§ WORK ITEM: Nothing but the pictures should be left out when the entries below are duplicated.

Data entries:
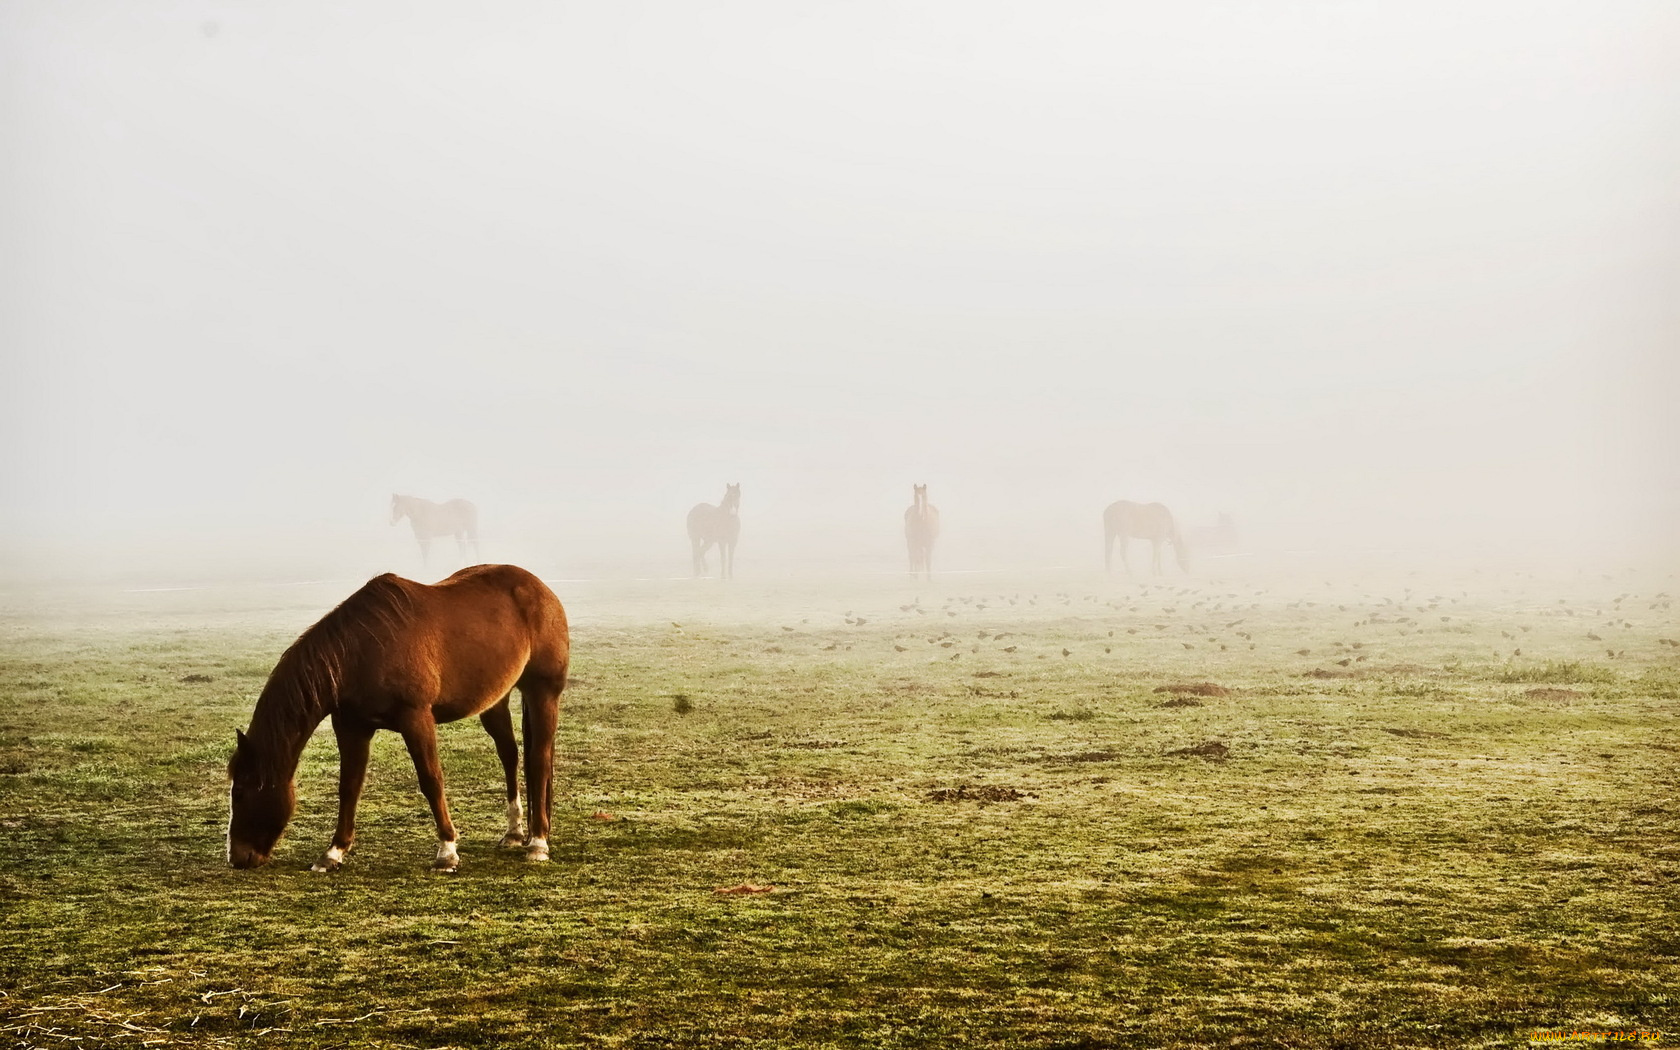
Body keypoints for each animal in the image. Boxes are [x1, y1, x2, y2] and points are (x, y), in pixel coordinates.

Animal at [223, 561, 571, 873]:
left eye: (239, 793)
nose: (236, 858)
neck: (358, 651)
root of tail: (540, 589)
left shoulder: (416, 719)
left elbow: (431, 780)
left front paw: (447, 852)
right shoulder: (351, 726)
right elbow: (349, 787)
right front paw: (333, 853)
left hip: (543, 693)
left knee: (539, 760)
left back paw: (538, 842)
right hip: (495, 700)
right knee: (510, 755)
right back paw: (514, 833)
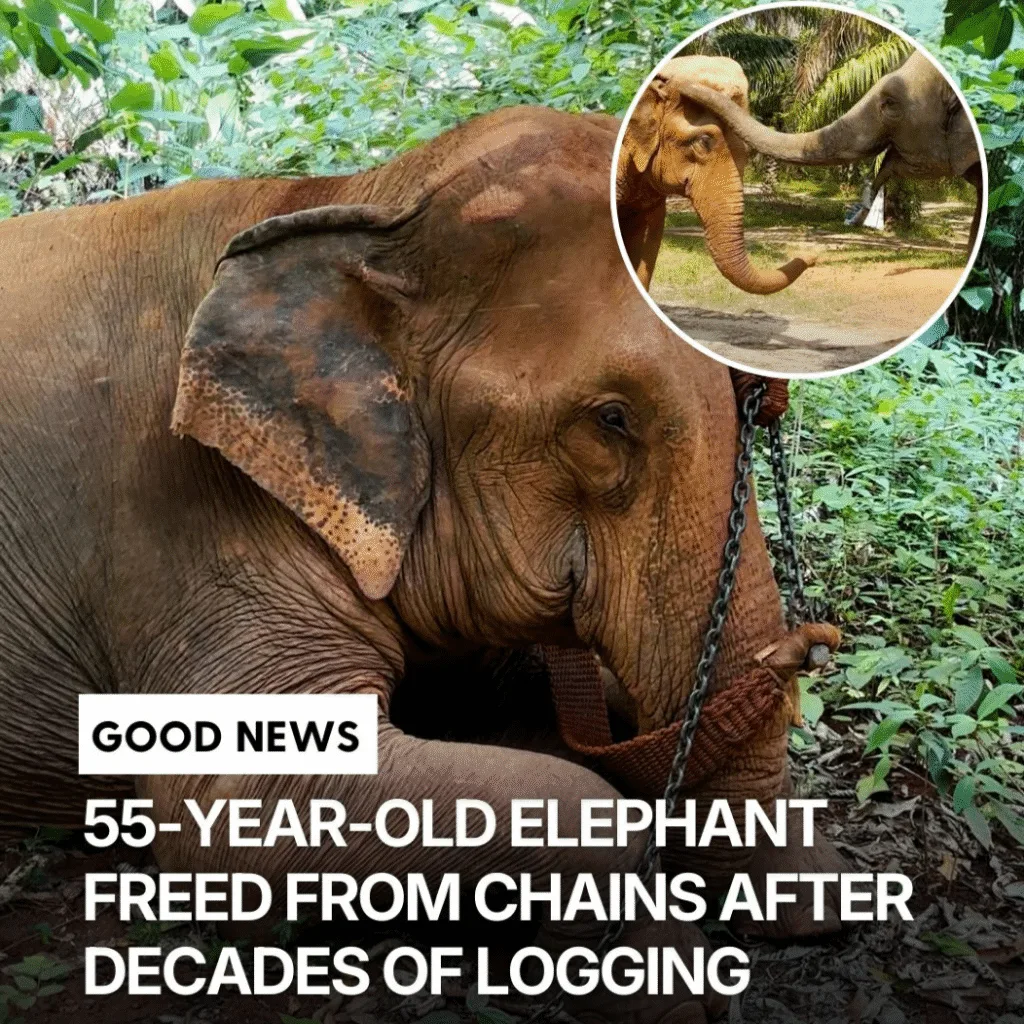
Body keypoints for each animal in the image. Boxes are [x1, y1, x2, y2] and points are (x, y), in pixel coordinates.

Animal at [0, 105, 846, 1023]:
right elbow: (247, 812)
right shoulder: (180, 518)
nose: (813, 643)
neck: (355, 199)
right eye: (611, 419)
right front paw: (672, 985)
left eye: (753, 398)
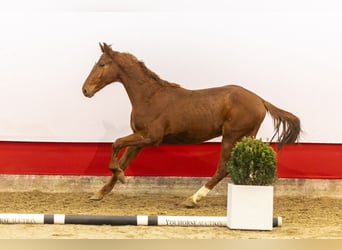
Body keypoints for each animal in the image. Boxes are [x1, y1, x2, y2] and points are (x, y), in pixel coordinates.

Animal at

§ EXERCISE OUTPUT:
Body keypoints for each animal in the image. Boxes are [x1, y1, x2, y2] and points are (x, y), in pixel coordinates.

Animal at [223, 561, 571, 873]:
left eye: (239, 793)
nose: (236, 858)
neck: (358, 651)
root of tail: (540, 589)
left shoulder: (416, 719)
left elbow: (431, 780)
left front paw: (447, 852)
right shoulder: (351, 726)
right elbow: (349, 787)
right front paw: (333, 853)
left hip: (543, 693)
left knee: (539, 760)
left back paw: (538, 842)
right hip: (495, 700)
right knee: (510, 755)
right back paw: (514, 833)
Body keypoints for each animal in the image. Boxes are [x1, y1, x2, y2] and points are (x, y), in pixel coordinates.

Animal at [0, 105, 846, 1023]:
right elbow: (247, 812)
right shoulder: (180, 518)
nose: (813, 643)
neck: (355, 199)
right eye: (611, 419)
right front paw: (672, 985)
left eye: (753, 398)
Body keypoints for each animal in the image. Boxes are [x1, y1, x2, y2] and points are (x, y), in pixel coordinates.

Animal at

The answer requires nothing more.